*Action item:* Copy the listing below, swapping "メッセージ" for "連絡" and keeping everything else the same.

*Excerpted data:*
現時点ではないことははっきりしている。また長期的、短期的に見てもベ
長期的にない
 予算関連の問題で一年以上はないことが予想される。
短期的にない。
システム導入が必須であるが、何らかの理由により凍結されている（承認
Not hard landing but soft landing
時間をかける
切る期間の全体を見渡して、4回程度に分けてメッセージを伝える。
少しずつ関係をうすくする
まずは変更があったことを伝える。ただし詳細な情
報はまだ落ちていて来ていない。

*Response to this task:*
現時点ではないことははっきりしている。また長期的、短期的に見てもベ
長期的にない
 予算関連の問題で一年以上はないことが予想される。
短期的にない。
システム導入が必須であるが、何らかの理由により凍結されている（承認
Not hard landing but soft landing
時間をかける
切る期間の全体を見渡して、4回程度に分けて連絡を伝える。
少しずつ関係をうすくする
まずは変更があったことを伝える。ただし詳細な情
報はまだ落ちていて来ていない。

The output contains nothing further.